___ PASSAGE SHOWN ___
Cheltenham ranked in the top three municipalities in Montgomery County for percentage of population who uses Bus/Trolley and Regional Rail.

In addition, Cheltenham Township partners with the Montgomery County-sponsored Suburban Transit Network, Inc. (TransNet) to subsidize free transportation for residents ages 65 and older anywhere in the Township on Mondays through Fridays from 9 am to 3:30 pm.

As of 2016 Taiwanese airline EVA Air provides a private bus service to and from John F. Kennedy International Airport in New York City for customers based in the Philadelphia area. It stops in Cheltenham.

====Roads====

As of 2019, there were 124.14 mi of public roads in Cheltenham Township, of which 26.93 mi were maintained by the Pennsylvania Department of Transportation (PennDOT) and 97.21 mi were maintained by the township.

There are several major roads in Cheltenham Township. Cheltenham Avenue is a major roadway and is an easy access point to many of the other roadways like Pennsylvania Route 611 and Pennsylvania Route 309. It is also the border between Cheltenham Township, Montgomery County, Pennsylvania and the City of Philadelphia, Philadelphia County, Pennsylvania. Cheltenham Avenue ends on the westside at Paper Mill Road in Wyndmoor, Pennsylvania which is part of Springfield Township. Pennsylvania Route 73 is one of the major roadways in Cheltenham Township, known as 'Church Road' and 'Township Line Road' because it is the border line between Cheltenham and Abington Townships. Pennsylvania Route 309 starts in Cheltenham Township and serves as a major highway. It goes through multiple counties and ends up in PA 29 in Monroe Township in Wyoming County. Pennsylvania Route 152 starts in Cheltenham Township and is known as 'Limekiln Pike.' It ends on the north end of Pennsylvania Route 309 in Telford. Pennsylvania Route 611 starts in Philadelphia and runs through Cheltenham Township as Old York Road. It is the main access road to Willow Grove in Abington and Upper Moreland Townships.

Many of the roads in Philadelphia continue into Cheltenham such as Old York Road, Willow Grove Avenue, Limekiln Pike, Ogontz Avenue, Washington Lane, 12th Street, Oak Lane, Oak Lane Road, 2nd Street, Hasbrook Avenue, Cottman Avenue, Central Avenue, Ryers Avenue and Church Road.
___ SOURCE DATA ___
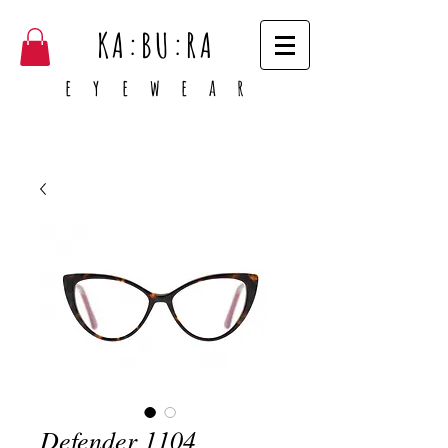
KA:BU:RA
e y e w e a r
Defender 1104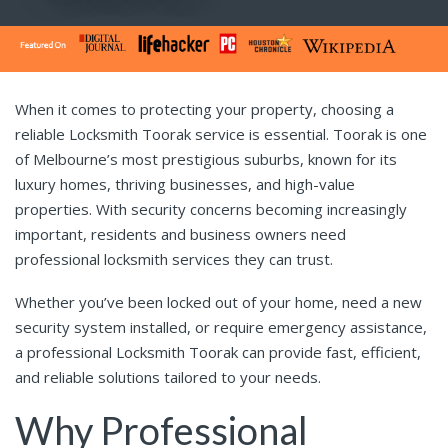
When it comes to protecting your property, choosing a
reliable Locksmith Toorak service is essential. Toorak is one
of Melbourne’s most prestigious suburbs, known for its
luxury homes, thriving businesses, and high-value
properties. With security concerns becoming increasingly
important, residents and business owners need
professional locksmith services they can trust.
Whether you’ve been locked out of your home, need a new
security system installed, or require emergency assistance,
a professional Locksmith Toorak can provide fast, efficient,
and reliable solutions tailored to your needs.
Why Professional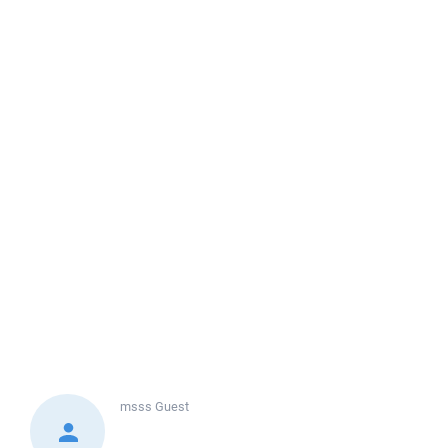
msss
Guest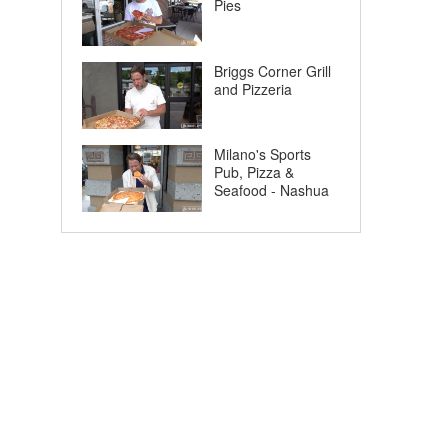
Pies
Briggs Corner Grill
and Pizzeria
Milano's Sports
Pub, Pizza &
Seafood - Nashua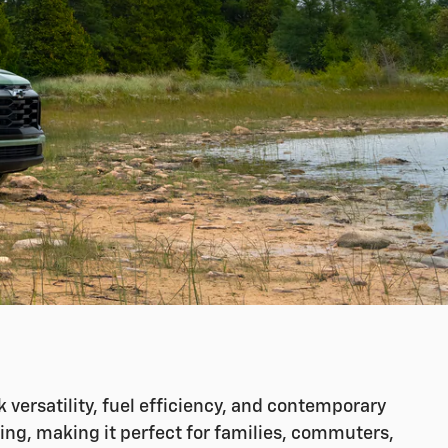
versatility, fuel efficiency, and contemporary
ing, making it perfect for families, commuters,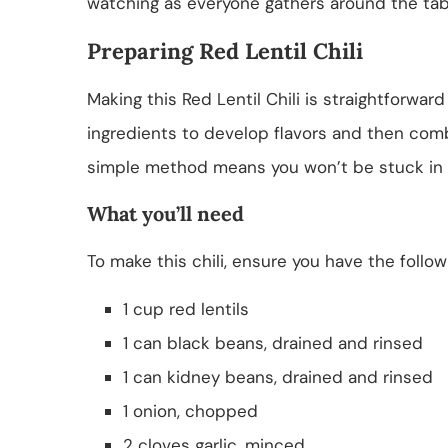
watching as everyone gathers around the tab
Preparing Red Lentil Chili
Making this Red Lentil Chili is straightforward
ingredients to develop flavors and then comb
simple method means you won’t be stuck in t
What you’ll need
To make this chili, ensure you have the follo
1 cup red lentils
1 can black beans, drained and rinsed
1 can kidney beans, drained and rinsed
1 onion, chopped
2 cloves garlic, minced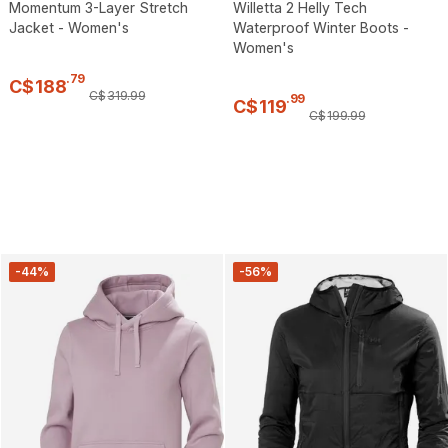
Momentum 3-Layer Stretch
Willetta 2 Helly Tech
Jacket - Women's
Waterproof Winter Boots -
Women's
.
79
C$
188
C$
319
.
99
.
99
C$
119
C$
199
.
99
-44%
-56%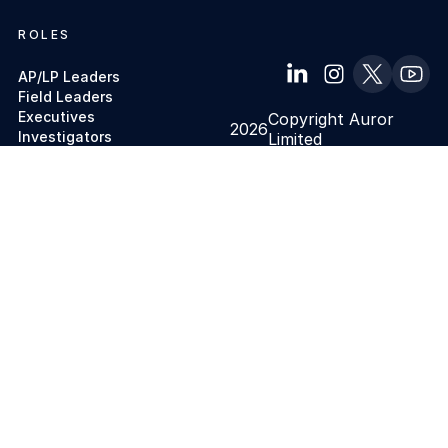
ROLES
AP/LP Leaders
Field Leaders
Executives
Copyright Auror
2026
Investigators
Limited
___
### THE TASK
Could you continue the passage on Cheltenham Township's transportation from where it stops?

### RESPONSE
Cheltenham was one of several communities in Pennsylvania to make the United States Main Street Program. Locations receiving this honor were:

- Glenside – Easton Road from Arcadia University north to Mt. Carmel Avenue, and Glenside Avenue between Limekiln Pike and Keswick Avenue, and Rices Mill Road and Glenside Avenue.
- Cheltenham Village – Central and Ryers Avenues between Cottman Avenue and Old Soldiers Road, and Cottman Avenue between Hasbrook Avenue and the Church Road vicinity.
- East Cheltenham Avenue – East Cheltenham Avenue from the SEPTA train tracks to Bell Mawr Road.
- Elkins Park East – High School Road and Montgomery Avenue area.
- Elkins Park West – Old York Road between Township Line Road and Chelten Hills Drive, and Church Road between Brookside Road and the train tracks.

==Government services==

===Fire services===
The Cheltenham Township Fire Department consists of five all volunteer fire companies.
- Glenside Fire Company
- La Mott Fire Company
- Elkins Park Fire Company
- Cheltenham Hook & Ladder Company
- Ogontz Fire Company (Closed and decertified by the Township Commissioners on December 16, 2020)

===Police===
The Cheltenham Police Department was founded in 1903. In 2008, the department responded to over 25,000 calls. With 73 full-time sworn officers in 2016, the department is the third largest in Montgomery County.

In 2016, a member of canine unit, Odie, was the top-ranked explosives detection dog in the United States.

===Libraries===
Cheltenham Township has four libraries, which are the East Cheltenham Free Library, Elkins Park Free Library, La Mott Free Library, and the Glenside Free library.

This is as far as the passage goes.